Die Ergebnisgrafik zeigt die resultierenden Verteilungseffekte (durch Preisänderungen verursachte Konsumverluste oben und Einkommensverluste unten) jeweils als Differenz zwischen einem Szenario mit und ohne Klimapolitik (rote Linie) bzw. einem Szenario mit und ohne Strukturwandel (blaue Linie). Die Ergebnisse werden hier für drei SSPs und beispielhaft für ein Handelsmodell (KITE) dargestellt. Diese Grafik ermöglicht den direkten Vergleich der Verteilungswirkung von Klimapolitik und Strukturwandel. Diese Art von Vergleich existiert unserer Kenntnis in der Literatur noch nicht und stellt somit eine Innovation dar. Die Ergebnisse der Indien-Studie können qualitativ wie folgt zusammengefasst werden: 1) Aggregiert über alle Haushalte: Sowohl Klimapolitik als auch sektoraler Strukturwandel (Agrar, Industrie, Dienstleistungen) haben durch Preis- und Einkommensänderungen negative Auswirkungen auf die Konsummöglichkeiten. Konsumverluste durch Strukturwandel sind ungefähr doppelt so groß wie durch Klimapolitik. 2) Verteilungseffekte: Sowohl Klimapolitik als auch Strukturwandel wirken regressiv. Die Konsummöglichkeiten ärmerer Haushalte sind in beiden Fällen stärker beeinträchtigt. Die Spanne der Konsumänderungen zwischen armen und reichen Haushalten ist jedoch beim Strukturwandel mehr als doppelt so groß wie bei der Klimapolitik. 3) Die Ergebnisse sind robust über verschiedene sozio-ökonomische Szenarien (SSPs). 4) Maßnahmen zur Rückverteilung von Steuereinnahmen (z.B. CO2-Steuer) sollten neben den nachteiligen Effekten von Klimapolitik auch diejenigen von Strukturwandel berücksichtigen. Staatliche Industriepolitik sollte ärmere Haushalte unterstützen, in den Industrie- oder Servicesektor zu wechseln.
Kernthesen und Befunde
- Die Nutzung von Kohle korreliert, historisch gesehen, positiv mit ökonomischem Wachstum, Industrialisierung und Armutsminderung; Kohlekraftwerke bewirken signifikante regionale Wachstumseffekte in der Zeit nach Inbetriebnahme.
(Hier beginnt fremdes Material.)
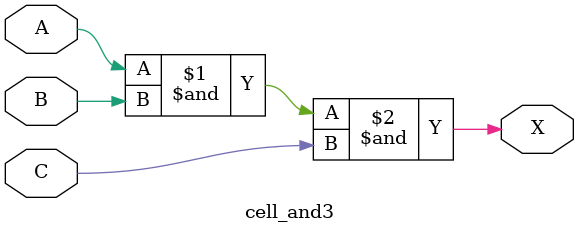
<source format=v>
`timescale 1ps/1ps
module cell_and3
(
    input wire A,
    input wire B,
    input wire C,
    output wire X
);
    assign X = A & B & C;
endmodule

</source>
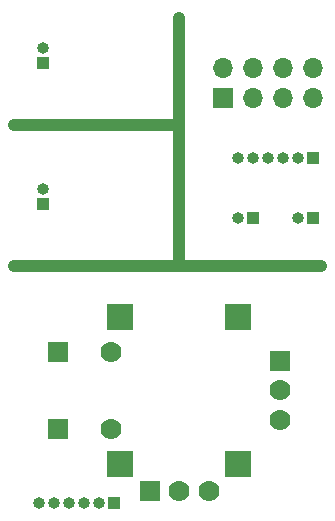
<source format=gbr>
%TF.GenerationSoftware,KiCad,Pcbnew,5.1.8-db9833491~87~ubuntu20.04.1*%
%TF.CreationDate,2020-11-15T18:33:08-08:00*%
%TF.ProjectId,inflow-controller-v0,696e666c-6f77-42d6-936f-6e74726f6c6c,rev?*%
%TF.SameCoordinates,Original*%
%TF.FileFunction,Soldermask,Bot*%
%TF.FilePolarity,Negative*%
%FSLAX46Y46*%
G04 Gerber Fmt 4.6, Leading zero omitted, Abs format (unit mm)*
G04 Created by KiCad (PCBNEW 5.1.8-db9833491~87~ubuntu20.04.1) date 2020-11-15 18:33:08*
%MOMM*%
%LPD*%
G01*
G04 APERTURE LIST*
%ADD10C,1.000000*%
%ADD11R,1.778000X1.778000*%
%ADD12C,1.778000*%
%ADD13R,2.286000X2.286000*%
%ADD14O,1.000000X1.000000*%
%ADD15R,1.000000X1.000000*%
%ADD16O,1.700000X1.700000*%
%ADD17R,1.700000X1.700000*%
G04 APERTURE END LIST*
D10*
X110000000Y-114000000D02*
X110000000Y-93500000D01*
X96000000Y-102500000D02*
X109500000Y-102500000D01*
X96000000Y-114500000D02*
X122000000Y-114500000D01*
D11*
%TO.C,X301*%
X107500000Y-133500000D03*
D12*
X110000000Y-133500000D03*
X112500000Y-133500000D03*
D13*
X115000000Y-131250000D03*
X105000000Y-131250000D03*
X105000000Y-118750000D03*
X115000000Y-118750000D03*
D12*
X118500000Y-127500000D03*
X118500000Y-125000000D03*
D11*
X118500000Y-122500000D03*
X99750000Y-128250000D03*
X99750000Y-121750000D03*
D12*
X104250000Y-128250000D03*
X104250000Y-121750000D03*
%TD*%
D14*
%TO.C,J403*%
X114970000Y-105320000D03*
X116240000Y-105320000D03*
X117510000Y-105320000D03*
X118780000Y-105320000D03*
X120050000Y-105320000D03*
D15*
X121320000Y-105320000D03*
%TD*%
D14*
%TO.C,J402*%
X114970000Y-110400000D03*
D15*
X116240000Y-110400000D03*
%TD*%
D14*
%TO.C,J401*%
X120050000Y-110400000D03*
D15*
X121320000Y-110400000D03*
%TD*%
D14*
%TO.C,J303*%
X98150000Y-134500000D03*
X99420000Y-134500000D03*
X100690000Y-134500000D03*
X101960000Y-134500000D03*
X103230000Y-134500000D03*
D15*
X104500000Y-134500000D03*
%TD*%
%TO.C,J202*%
X98500000Y-109250000D03*
D14*
X98500000Y-107980000D03*
%TD*%
%TO.C,J101*%
X98500000Y-95980000D03*
D15*
X98500000Y-97250000D03*
%TD*%
D16*
%TO.C,CN401*%
X121320000Y-97700000D03*
X121320000Y-100240000D03*
X118780000Y-97700000D03*
X118780000Y-100240000D03*
X116240000Y-97700000D03*
X116240000Y-100240000D03*
X113700000Y-97700000D03*
D17*
X113700000Y-100240000D03*
%TD*%
M02*

</source>
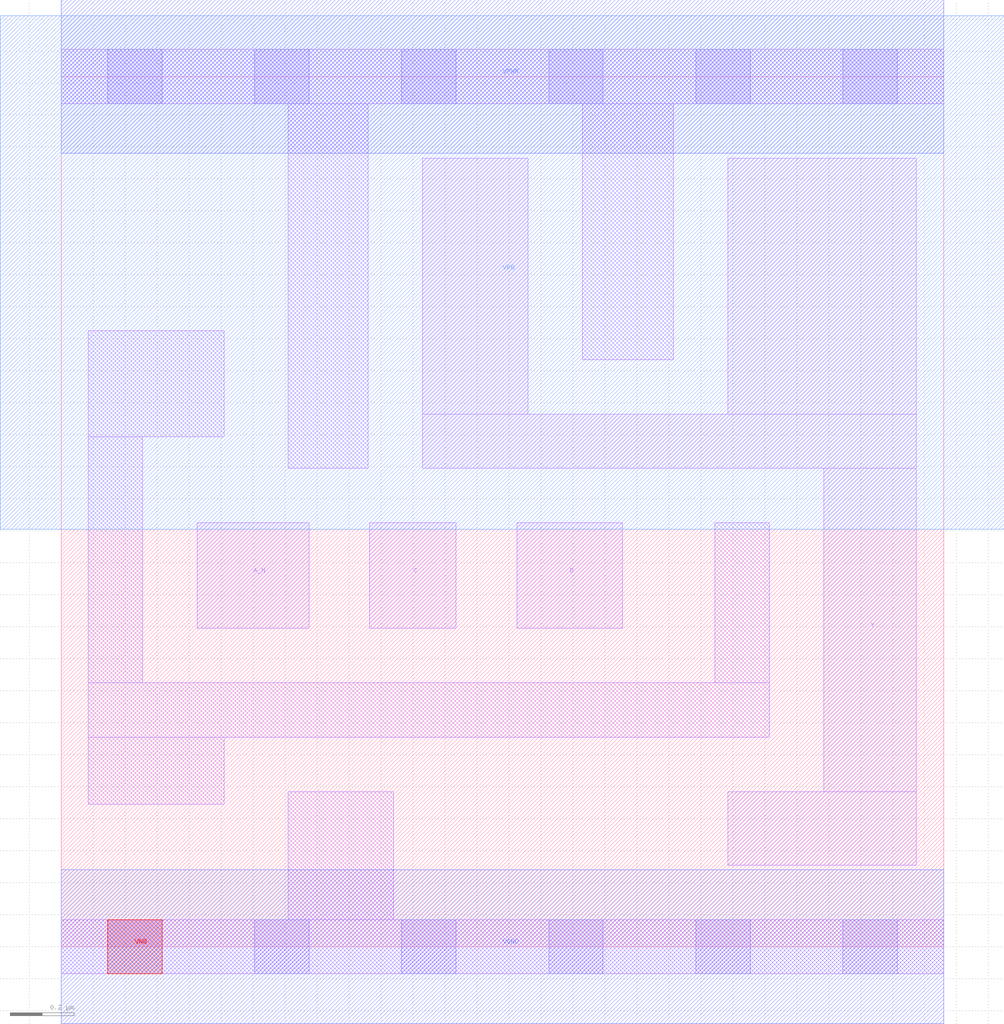
<source format=lef>
# Copyright 2020 The SkyWater PDK Authors
#
# Licensed under the Apache License, Version 2.0 (the "License");
# you may not use this file except in compliance with the License.
# You may obtain a copy of the License at
#
#     https://www.apache.org/licenses/LICENSE-2.0
#
# Unless required by applicable law or agreed to in writing, software
# distributed under the License is distributed on an "AS IS" BASIS,
# WITHOUT WARRANTIES OR CONDITIONS OF ANY KIND, either express or implied.
# See the License for the specific language governing permissions and
# limitations under the License.
#
# SPDX-License-Identifier: Apache-2.0

VERSION 5.7 ;
  NOWIREEXTENSIONATPIN ON ;
  DIVIDERCHAR "/" ;
  BUSBITCHARS "[]" ;
MACRO sky130_fd_sc_hd__nand3b_1
  CLASS CORE ;
  FOREIGN sky130_fd_sc_hd__nand3b_1 ;
  ORIGIN  0.000000  0.000000 ;
  SIZE  2.760000 BY  2.720000 ;
  SYMMETRY X Y R90 ;
  SITE unithd ;
  PIN A_N
    ANTENNAGATEAREA  0.126000 ;
    DIRECTION INPUT ;
    USE SIGNAL ;
    PORT
      LAYER li1 ;
        RECT 0.425000 0.995000 0.775000 1.325000 ;
    END
  END A_N
  PIN B
    ANTENNAGATEAREA  0.247500 ;
    DIRECTION INPUT ;
    USE SIGNAL ;
    PORT
      LAYER li1 ;
        RECT 1.425000 0.995000 1.755000 1.325000 ;
    END
  END B
  PIN C
    ANTENNAGATEAREA  0.247500 ;
    DIRECTION INPUT ;
    USE SIGNAL ;
    PORT
      LAYER li1 ;
        RECT 0.965000 0.995000 1.235000 1.325000 ;
    END
  END C
  PIN VNB
    PORT
      LAYER pwell ;
        RECT 0.145000 -0.085000 0.315000 0.085000 ;
    END
  END VNB
  PIN VPB
    PORT
      LAYER nwell ;
        RECT -0.190000 1.305000 2.950000 2.910000 ;
    END
  END VPB
  PIN Y
    ANTENNADIFFAREA  0.732000 ;
    DIRECTION OUTPUT ;
    USE SIGNAL ;
    PORT
      LAYER li1 ;
        RECT 1.130000 1.495000 2.675000 1.665000 ;
        RECT 1.130000 1.665000 1.460000 2.465000 ;
        RECT 2.085000 0.255000 2.675000 0.485000 ;
        RECT 2.085000 1.665000 2.675000 2.465000 ;
        RECT 2.385000 0.485000 2.675000 1.495000 ;
    END
  END Y
  PIN VGND
    DIRECTION INOUT ;
    SHAPE ABUTMENT ;
    USE GROUND ;
    PORT
      LAYER met1 ;
        RECT 0.000000 -0.240000 2.760000 0.240000 ;
    END
  END VGND
  PIN VPWR
    DIRECTION INOUT ;
    SHAPE ABUTMENT ;
    USE POWER ;
    PORT
      LAYER met1 ;
        RECT 0.000000 2.480000 2.760000 2.960000 ;
    END
  END VPWR
  OBS
    LAYER li1 ;
      RECT 0.000000 -0.085000 2.760000 0.085000 ;
      RECT 0.000000  2.635000 2.760000 2.805000 ;
      RECT 0.085000  0.445000 0.510000 0.655000 ;
      RECT 0.085000  0.655000 2.215000 0.825000 ;
      RECT 0.085000  0.825000 0.255000 1.595000 ;
      RECT 0.085000  1.595000 0.510000 1.925000 ;
      RECT 0.710000  0.085000 1.040000 0.485000 ;
      RECT 0.710000  1.495000 0.960000 2.635000 ;
      RECT 1.630000  1.835000 1.915000 2.635000 ;
      RECT 2.045000  0.825000 2.215000 1.325000 ;
    LAYER mcon ;
      RECT 0.145000 -0.085000 0.315000 0.085000 ;
      RECT 0.145000  2.635000 0.315000 2.805000 ;
      RECT 0.605000 -0.085000 0.775000 0.085000 ;
      RECT 0.605000  2.635000 0.775000 2.805000 ;
      RECT 1.065000 -0.085000 1.235000 0.085000 ;
      RECT 1.065000  2.635000 1.235000 2.805000 ;
      RECT 1.525000 -0.085000 1.695000 0.085000 ;
      RECT 1.525000  2.635000 1.695000 2.805000 ;
      RECT 1.985000 -0.085000 2.155000 0.085000 ;
      RECT 1.985000  2.635000 2.155000 2.805000 ;
      RECT 2.445000 -0.085000 2.615000 0.085000 ;
      RECT 2.445000  2.635000 2.615000 2.805000 ;
  END
END sky130_fd_sc_hd__nand3b_1
END LIBRARY

</source>
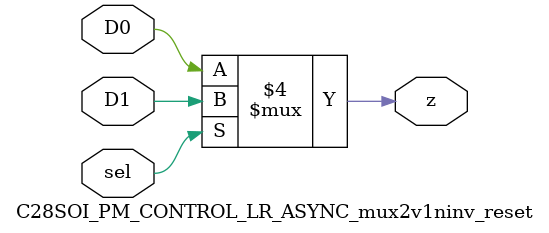
<source format=v>

module C28SOI_PM_CONTROL_LR_ASYNC_mux2v1ninv_reset (D0, D1, sel, z);
input D0, D1;
input sel;
output z;
reg z;
   always @(D0, D1, sel) begin
      if (sel == 1'b1) 
         z = D1;
      else
         z = D0;
   end
endmodule


</source>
- Internationaler Handel und Kapitalakkumulation fördern die internationale Angleichung sektoraler Strukturen. In diesem Millenium lässt sich jedoch auch eine handelsinduzierte Spezialisierung in CO2-intensiven Sektoren beobachten.
- Unter Beibehaltung der aktuellen Handelspolitik, sind Entwicklungsländer am stärksten von Wohlfahrtsverlusten durch den Klimawandel betroffen.
- Konsumeffekte der Klimapolitik treffen in Deutschland ärmere Haushalte am stärksten, Einkommenseffekte dagegen reiche. Mit Pro-Kopf-basierter Verteilung von Einnahmen aus der CO2-Bepreisung profitieren die ärmeren Haushalte von Klimapolitik.
- Verteilungseffekte von Strukturwandel sind potenziell stärker als die von Klimapolitik.
Flagship-Paper
Fischer, C., Hübler, M., Schenker, O. (2021):
More Birds than Stones – A Framework for Second-best Energy and Climate Policy Adjustments. Journal of Public Economics 203: 104515.
Hübler, M., Pothen, F. (2021):
Can Smart Policies Solve the Sand Mining Problem? PLOS ONE 16 (4): e0248882.
Kalkuhl, M., Steckel, J. C., Montrone, L., Jakob, M., Peters, J., Edenhofer, O. (2019):
Successful coal phase-out requires new models of development. Nature Energy 4: 897-900.
Marcolino, M. (2022):
Accounting for Structural transformation in the U.S. Journal of Macroeconomics 71: 103394.
Montrone, L., Kalkuhl, M., Steckel, J. C. (2022):
The type of power capacity matters for economic development - Evidence from a global panel. Resource and Energy Economics 69: 101313.